** Opening Data records block **

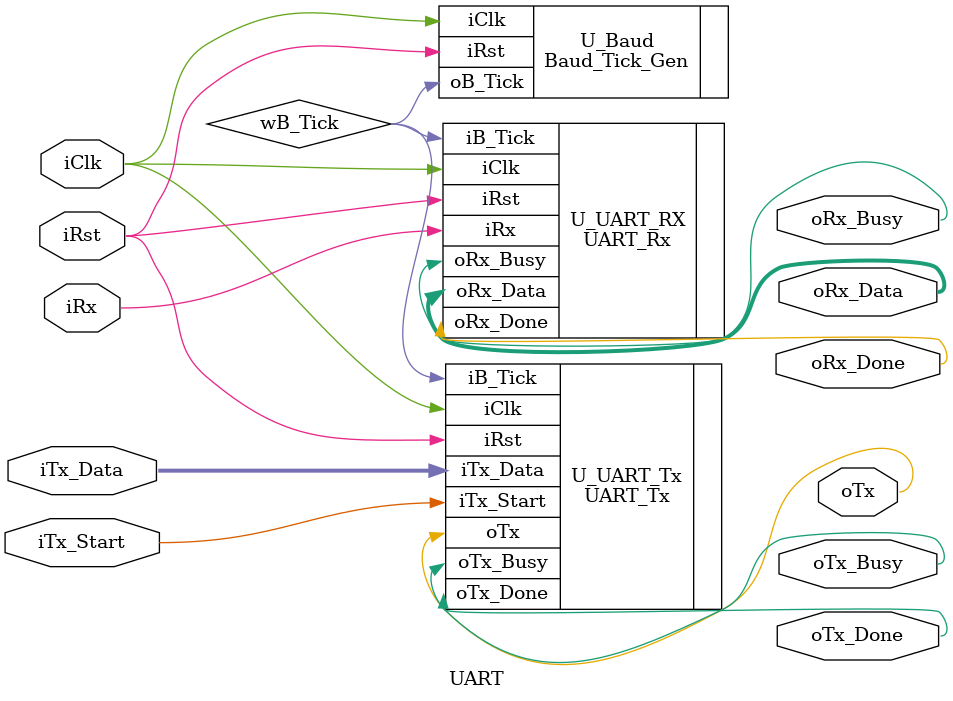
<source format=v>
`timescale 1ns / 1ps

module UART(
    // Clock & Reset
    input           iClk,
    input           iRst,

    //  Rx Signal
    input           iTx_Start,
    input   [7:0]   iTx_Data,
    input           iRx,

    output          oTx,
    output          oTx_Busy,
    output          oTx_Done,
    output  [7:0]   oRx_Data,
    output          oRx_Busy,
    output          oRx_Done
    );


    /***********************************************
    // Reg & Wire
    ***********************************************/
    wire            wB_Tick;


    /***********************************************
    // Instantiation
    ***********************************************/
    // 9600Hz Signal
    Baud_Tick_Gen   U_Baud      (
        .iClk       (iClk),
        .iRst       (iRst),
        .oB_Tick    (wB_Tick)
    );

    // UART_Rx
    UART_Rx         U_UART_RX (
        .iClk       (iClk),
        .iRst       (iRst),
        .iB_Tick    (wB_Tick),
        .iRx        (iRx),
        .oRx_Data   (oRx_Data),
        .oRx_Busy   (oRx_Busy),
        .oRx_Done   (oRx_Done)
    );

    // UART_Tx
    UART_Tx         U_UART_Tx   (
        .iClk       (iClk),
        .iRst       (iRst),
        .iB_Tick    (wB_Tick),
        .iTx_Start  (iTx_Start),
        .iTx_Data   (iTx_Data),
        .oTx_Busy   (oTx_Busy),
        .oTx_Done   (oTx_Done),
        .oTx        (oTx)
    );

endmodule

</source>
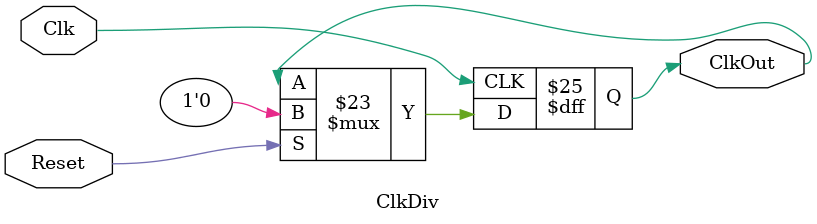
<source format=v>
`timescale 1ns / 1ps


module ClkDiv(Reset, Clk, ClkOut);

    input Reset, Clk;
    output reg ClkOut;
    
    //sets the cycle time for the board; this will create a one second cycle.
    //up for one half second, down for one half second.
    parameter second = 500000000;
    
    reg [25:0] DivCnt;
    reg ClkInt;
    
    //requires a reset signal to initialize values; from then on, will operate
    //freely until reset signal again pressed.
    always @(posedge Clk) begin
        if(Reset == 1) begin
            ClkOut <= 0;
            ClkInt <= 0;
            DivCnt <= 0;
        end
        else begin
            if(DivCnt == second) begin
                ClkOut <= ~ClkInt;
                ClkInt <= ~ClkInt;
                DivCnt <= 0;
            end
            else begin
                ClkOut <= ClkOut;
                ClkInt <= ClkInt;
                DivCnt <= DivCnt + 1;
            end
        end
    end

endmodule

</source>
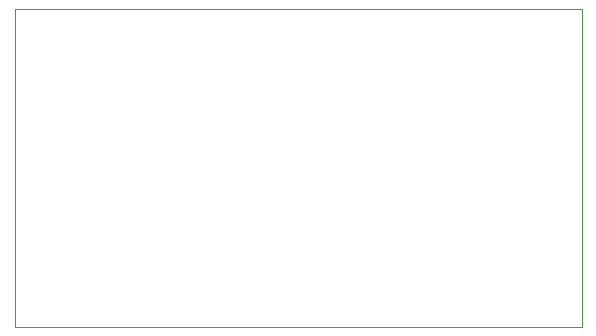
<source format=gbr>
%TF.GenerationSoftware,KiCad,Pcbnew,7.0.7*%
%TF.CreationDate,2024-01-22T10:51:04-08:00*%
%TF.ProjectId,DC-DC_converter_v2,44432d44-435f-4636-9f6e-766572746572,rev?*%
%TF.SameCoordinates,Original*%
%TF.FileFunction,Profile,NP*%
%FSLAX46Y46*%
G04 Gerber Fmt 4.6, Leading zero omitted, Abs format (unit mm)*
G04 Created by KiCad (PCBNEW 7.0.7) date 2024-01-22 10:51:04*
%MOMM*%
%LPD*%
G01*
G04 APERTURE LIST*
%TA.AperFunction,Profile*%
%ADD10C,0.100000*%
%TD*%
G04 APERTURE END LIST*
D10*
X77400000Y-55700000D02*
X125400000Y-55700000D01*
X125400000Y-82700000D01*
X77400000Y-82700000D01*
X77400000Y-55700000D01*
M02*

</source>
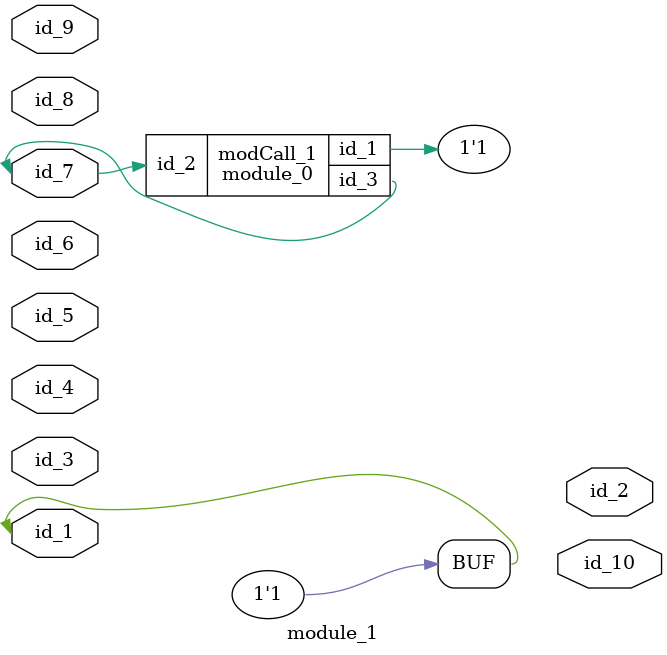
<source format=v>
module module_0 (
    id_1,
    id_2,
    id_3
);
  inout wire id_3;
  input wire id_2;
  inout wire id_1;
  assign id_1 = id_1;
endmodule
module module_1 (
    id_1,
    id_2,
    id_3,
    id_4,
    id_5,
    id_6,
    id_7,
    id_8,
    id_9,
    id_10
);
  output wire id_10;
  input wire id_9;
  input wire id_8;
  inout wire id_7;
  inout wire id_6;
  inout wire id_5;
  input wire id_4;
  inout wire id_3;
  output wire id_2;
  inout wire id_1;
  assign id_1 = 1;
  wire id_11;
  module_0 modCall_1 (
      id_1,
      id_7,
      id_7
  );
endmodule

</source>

** Closing Data records block **
** Opening Data records block **

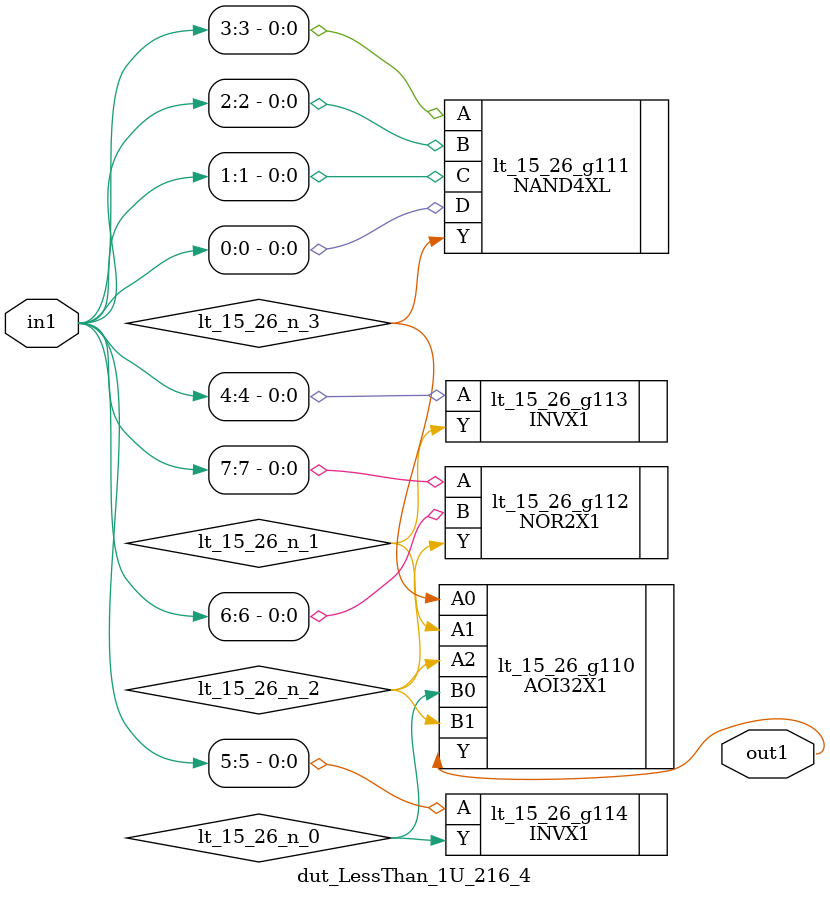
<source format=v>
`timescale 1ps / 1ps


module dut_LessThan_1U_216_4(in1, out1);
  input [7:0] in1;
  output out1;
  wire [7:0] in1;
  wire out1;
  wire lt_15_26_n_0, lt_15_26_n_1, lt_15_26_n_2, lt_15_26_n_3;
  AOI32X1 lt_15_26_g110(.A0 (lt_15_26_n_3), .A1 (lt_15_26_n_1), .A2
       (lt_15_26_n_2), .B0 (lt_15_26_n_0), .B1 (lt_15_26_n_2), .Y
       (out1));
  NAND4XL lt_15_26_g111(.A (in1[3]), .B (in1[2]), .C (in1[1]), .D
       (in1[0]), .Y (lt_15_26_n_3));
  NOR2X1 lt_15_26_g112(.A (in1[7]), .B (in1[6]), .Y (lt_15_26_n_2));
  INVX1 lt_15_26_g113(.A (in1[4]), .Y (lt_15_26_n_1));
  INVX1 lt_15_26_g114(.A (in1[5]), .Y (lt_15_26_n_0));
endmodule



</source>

** Closing Data records block **
** Opening Data records block **

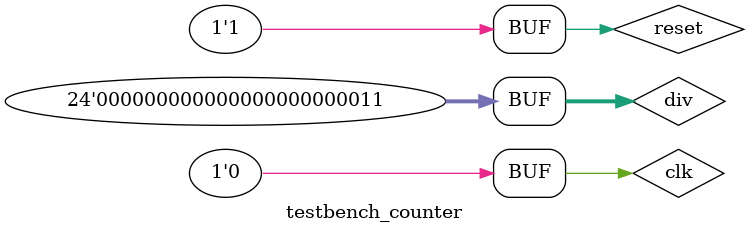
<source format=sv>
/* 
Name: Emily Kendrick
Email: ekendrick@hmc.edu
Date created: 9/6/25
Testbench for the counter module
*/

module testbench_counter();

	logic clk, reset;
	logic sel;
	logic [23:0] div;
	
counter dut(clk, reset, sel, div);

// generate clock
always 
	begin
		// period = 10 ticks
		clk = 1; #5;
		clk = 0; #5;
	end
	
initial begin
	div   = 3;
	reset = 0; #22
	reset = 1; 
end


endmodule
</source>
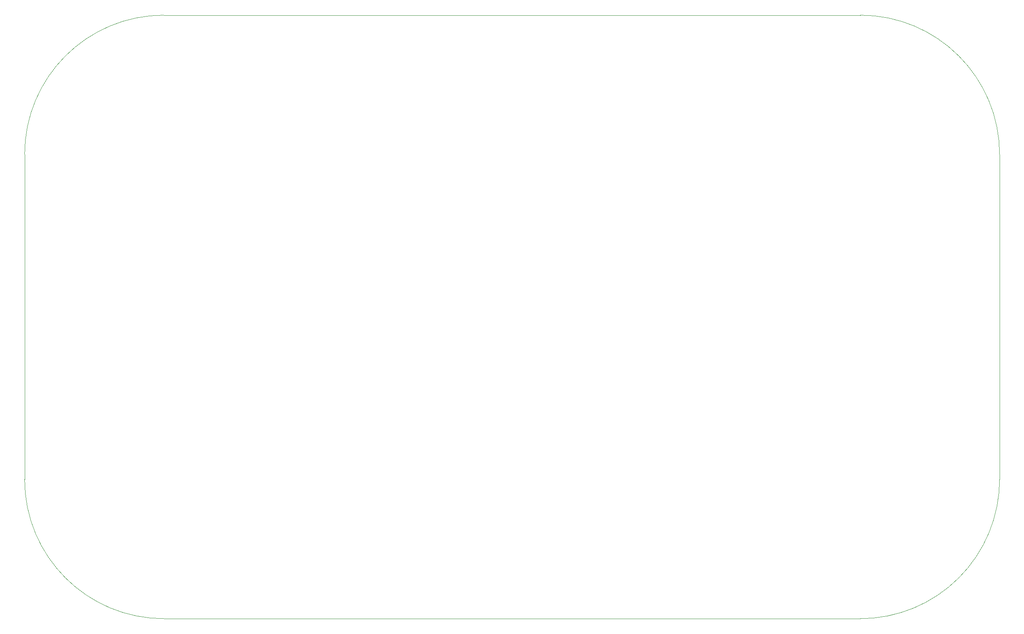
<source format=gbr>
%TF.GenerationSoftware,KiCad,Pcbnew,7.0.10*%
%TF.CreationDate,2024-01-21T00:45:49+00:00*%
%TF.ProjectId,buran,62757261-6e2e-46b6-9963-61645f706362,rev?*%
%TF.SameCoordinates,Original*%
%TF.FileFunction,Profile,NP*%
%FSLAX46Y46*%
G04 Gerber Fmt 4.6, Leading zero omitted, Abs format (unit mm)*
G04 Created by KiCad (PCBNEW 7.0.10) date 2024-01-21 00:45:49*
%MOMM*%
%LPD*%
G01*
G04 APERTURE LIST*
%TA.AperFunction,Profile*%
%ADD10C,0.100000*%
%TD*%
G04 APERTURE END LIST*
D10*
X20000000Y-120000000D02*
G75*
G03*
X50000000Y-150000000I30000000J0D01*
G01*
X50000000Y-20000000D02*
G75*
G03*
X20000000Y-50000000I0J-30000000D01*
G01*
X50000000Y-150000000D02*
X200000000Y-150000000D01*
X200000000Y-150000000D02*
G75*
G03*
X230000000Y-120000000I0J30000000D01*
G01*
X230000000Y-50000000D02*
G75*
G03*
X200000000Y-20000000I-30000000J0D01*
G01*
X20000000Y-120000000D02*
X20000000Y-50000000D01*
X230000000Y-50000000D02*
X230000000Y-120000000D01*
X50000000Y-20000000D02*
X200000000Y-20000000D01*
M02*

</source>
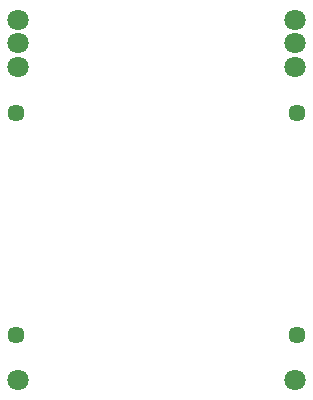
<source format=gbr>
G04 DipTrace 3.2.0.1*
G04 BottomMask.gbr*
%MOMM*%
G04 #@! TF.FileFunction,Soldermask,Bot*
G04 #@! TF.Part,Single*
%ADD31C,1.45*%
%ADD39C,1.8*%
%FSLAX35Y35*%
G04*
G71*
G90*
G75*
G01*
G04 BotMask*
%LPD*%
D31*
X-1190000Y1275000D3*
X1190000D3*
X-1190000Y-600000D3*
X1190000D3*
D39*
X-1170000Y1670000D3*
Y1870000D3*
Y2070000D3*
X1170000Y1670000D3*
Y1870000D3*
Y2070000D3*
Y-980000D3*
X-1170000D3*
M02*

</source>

** Closing Data records block **

# What is being asked
Answer with one number, namely the count of lines in the entries that include the word "output".

# Written answer
10